#### DIRECTIONS
Find every line in the records below that holds the word "responsável" and copy it.
═══ DATA RECORDS
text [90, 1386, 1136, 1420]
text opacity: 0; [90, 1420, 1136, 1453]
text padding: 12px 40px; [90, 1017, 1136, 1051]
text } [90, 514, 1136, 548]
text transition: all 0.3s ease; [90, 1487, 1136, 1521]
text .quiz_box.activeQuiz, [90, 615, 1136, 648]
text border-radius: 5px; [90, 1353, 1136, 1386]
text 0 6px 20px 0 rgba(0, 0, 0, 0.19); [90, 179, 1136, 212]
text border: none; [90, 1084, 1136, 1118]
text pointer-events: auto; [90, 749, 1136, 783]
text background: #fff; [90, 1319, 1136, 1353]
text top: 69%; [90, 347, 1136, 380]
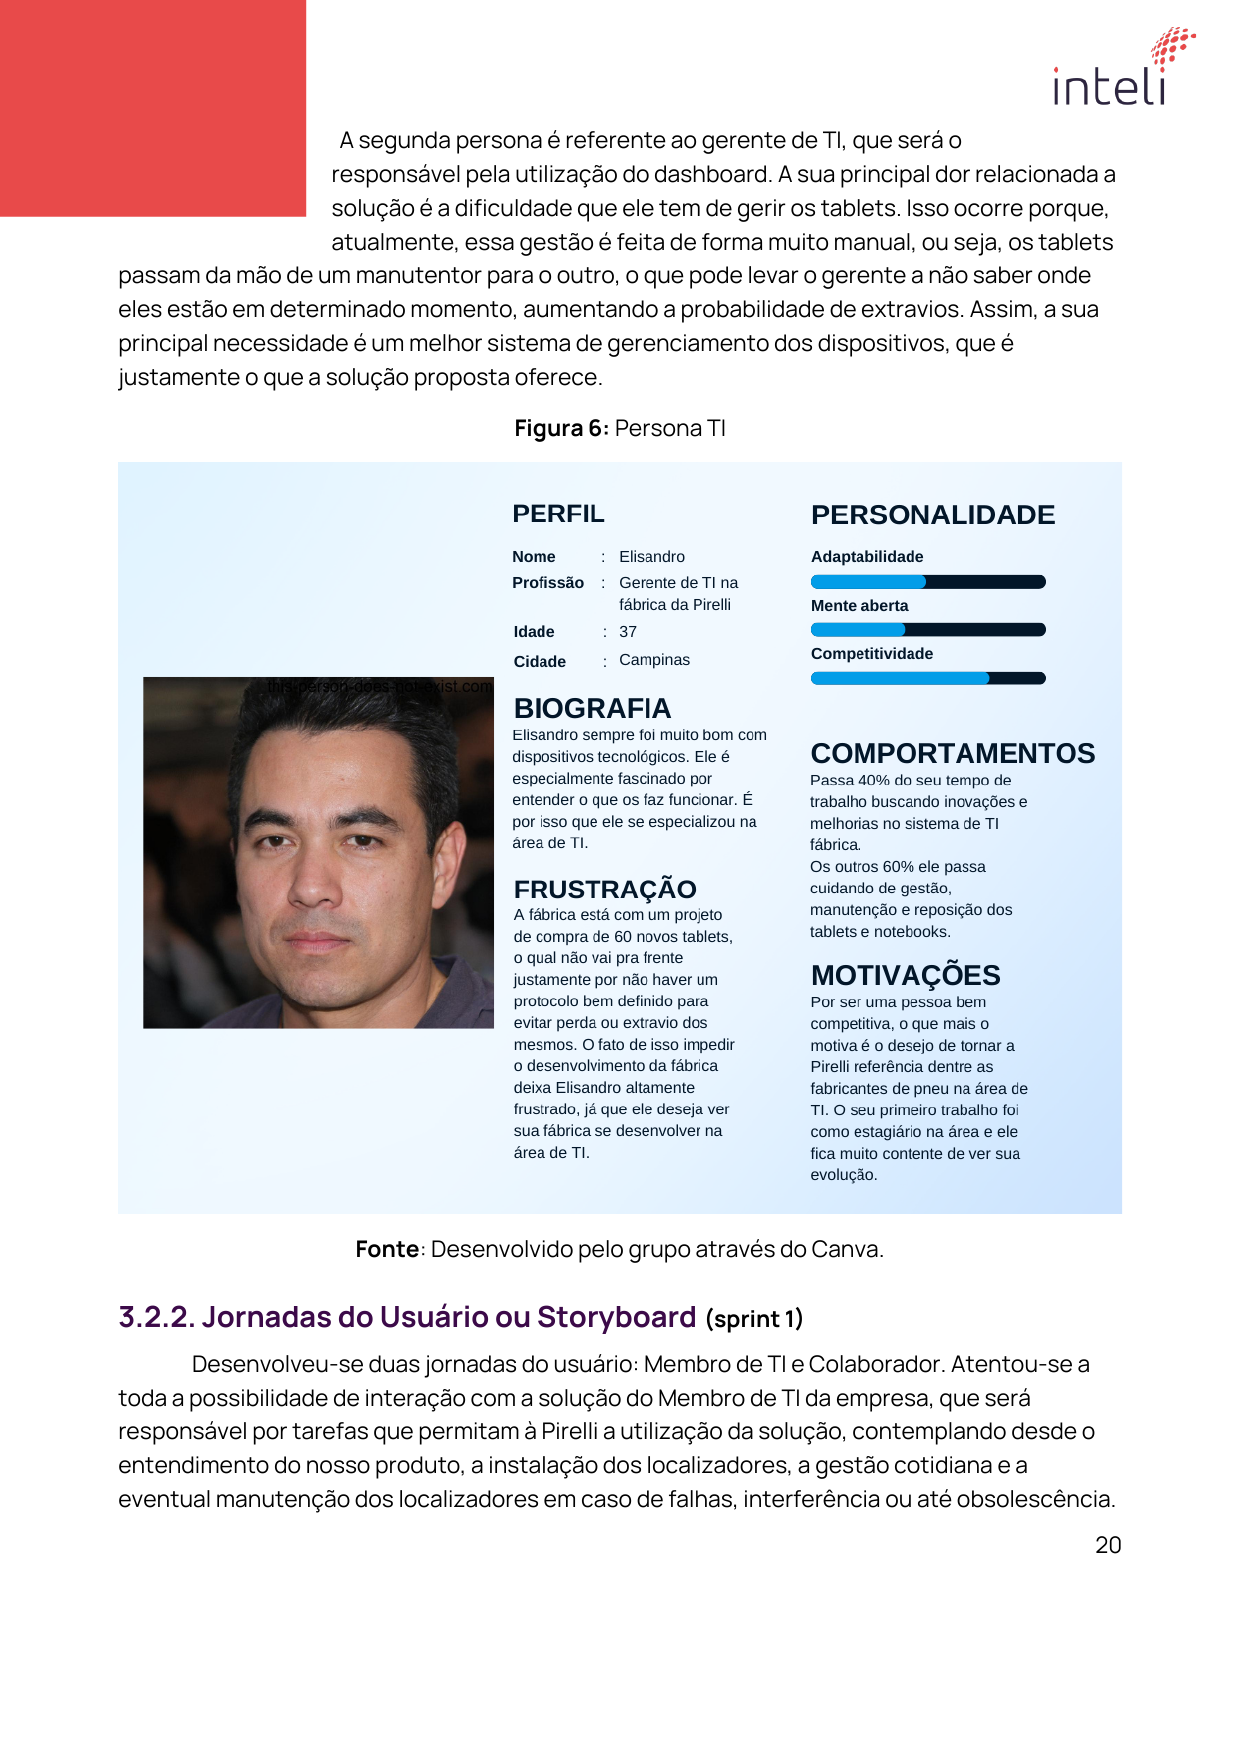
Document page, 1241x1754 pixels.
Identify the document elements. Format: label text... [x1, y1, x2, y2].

picture [118, 462, 1123, 1214]
text Desenvolveu-se duas jornadas do usuário: Membro de TI e Colaborador. Atentou-se a toda a possibilidade de interação com a solução do Membro de TI da empresa, que será responsável por tarefas que permitam à Pirelli a utilização da solução, contemplando desde o entendimento do nosso produto, a instalação dos localizadores, a gestão cotidiana e a eventual manutenção dos localizadores em caso de falhas, interferência ou até obsolescência. [118, 1348, 1122, 1514]
picture [1054, 27, 1197, 105]
text Fonte: Desenvolvido pelo grupo através do Canva. [118, 1233, 1122, 1264]
text 3.2.2. Jornadas do Usuário ou Storyboard (sprint 1) [118, 1296, 1122, 1336]
text Figura 6: Persona TI [118, 411, 1122, 443]
picture [0, 0, 307, 217]
text A segunda persona é referente ao gerente de TI, que será o responsável pela utilização do dashboard. A sua principal dor relacionada a solução é a dificuldade que ele tem de gerir os tablets. Isso ocorre porque, atualmente, essa gestão é feita de forma muito manual, ou seja, os tablets passam da mão de um manutentor para o outro, o que pode levar o gerente a não saber onde eles estão em determinado momento, aumentando a probabilidade de extravios. Assim, a sua principal necessidade é um melhor sistema de gerenciamento dos dispositivos, que é justamente o que a solução proposta oferece. [118, 124, 1122, 392]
══════
#### ANSWER TO THIS PROBLEM
text Desenvolveu-se duas jornadas do usuário: Membro de TI e Colaborador. Atentou-se a toda a possibilidade de interação com a solução do Membro de TI da empresa, que será responsável por tarefas que permitam à Pirelli a utilização da solução, contemplando desde o entendimento do nosso produto, a instalação dos localizadores, a gestão cotidiana e a eventual manutenção dos localizadores em caso de falhas, interferência ou até obsolescência. [118, 1348, 1122, 1514]
text A segunda persona é referente ao gerente de TI, que será o responsável pela utilização do dashboard. A sua principal dor relacionada a solução é a dificuldade que ele tem de gerir os tablets. Isso ocorre porque, atualmente, essa gestão é feita de forma muito manual, ou seja, os tablets passam da mão de um manutentor para o outro, o que pode levar o gerente a não saber onde eles estão em determinado momento, aumentando a probabilidade de extravios. Assim, a sua principal necessidade é um melhor sistema de gerenciamento dos dispositivos, que é justamente o que a solução proposta oferece. [118, 124, 1122, 392]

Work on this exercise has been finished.